## EXERCISE AIM
Set down, character for character, everything in the records below from the line holding "output out1;" down to the line holding "NAND2X1 g54(.A (n_2), .B (n_1), .Y (n_3));", and no other line.

## DATASET RECORDS
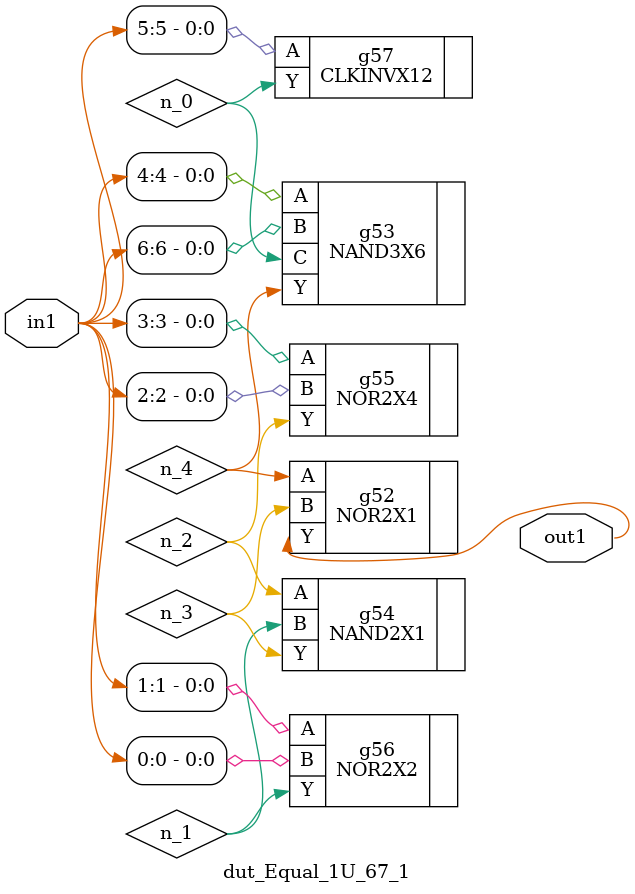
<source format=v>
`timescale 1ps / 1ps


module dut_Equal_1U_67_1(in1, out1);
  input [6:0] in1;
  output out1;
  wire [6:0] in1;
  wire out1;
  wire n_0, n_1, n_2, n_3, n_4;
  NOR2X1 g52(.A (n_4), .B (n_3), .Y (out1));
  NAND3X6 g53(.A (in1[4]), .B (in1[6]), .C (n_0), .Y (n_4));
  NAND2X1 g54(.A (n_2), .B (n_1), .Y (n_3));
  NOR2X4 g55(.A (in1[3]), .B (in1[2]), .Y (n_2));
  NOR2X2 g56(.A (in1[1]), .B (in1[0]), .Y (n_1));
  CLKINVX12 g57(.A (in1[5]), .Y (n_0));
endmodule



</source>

* * *

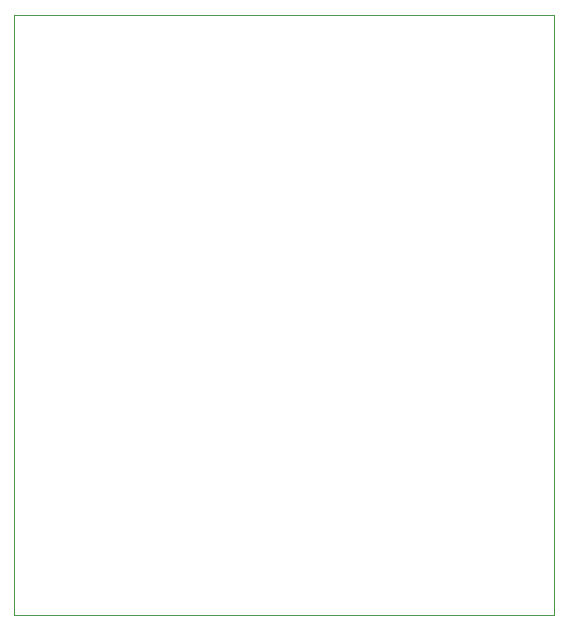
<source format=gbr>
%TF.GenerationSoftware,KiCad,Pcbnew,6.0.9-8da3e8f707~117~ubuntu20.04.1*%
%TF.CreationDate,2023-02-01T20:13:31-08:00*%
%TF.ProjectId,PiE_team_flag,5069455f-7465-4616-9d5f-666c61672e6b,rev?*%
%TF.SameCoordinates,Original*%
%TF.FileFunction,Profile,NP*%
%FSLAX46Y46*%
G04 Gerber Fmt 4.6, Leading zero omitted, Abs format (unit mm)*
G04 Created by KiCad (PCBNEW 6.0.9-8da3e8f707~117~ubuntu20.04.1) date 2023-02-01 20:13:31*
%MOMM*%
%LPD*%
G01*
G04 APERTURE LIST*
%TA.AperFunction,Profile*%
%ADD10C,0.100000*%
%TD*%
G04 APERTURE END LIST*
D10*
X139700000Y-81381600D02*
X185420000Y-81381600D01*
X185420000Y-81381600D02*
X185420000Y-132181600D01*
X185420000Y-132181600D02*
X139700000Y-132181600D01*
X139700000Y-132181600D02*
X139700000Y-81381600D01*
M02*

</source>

## RESPONSE TO THIS EXERCISE
  output out1;
  wire [6:0] in1;
  wire out1;
  wire n_0, n_1, n_2, n_3, n_4;
  NOR2X1 g52(.A (n_4), .B (n_3), .Y (out1));
  NAND3X6 g53(.A (in1[4]), .B (in1[6]), .C (n_0), .Y (n_4));
  NAND2X1 g54(.A (n_2), .B (n_1), .Y (n_3));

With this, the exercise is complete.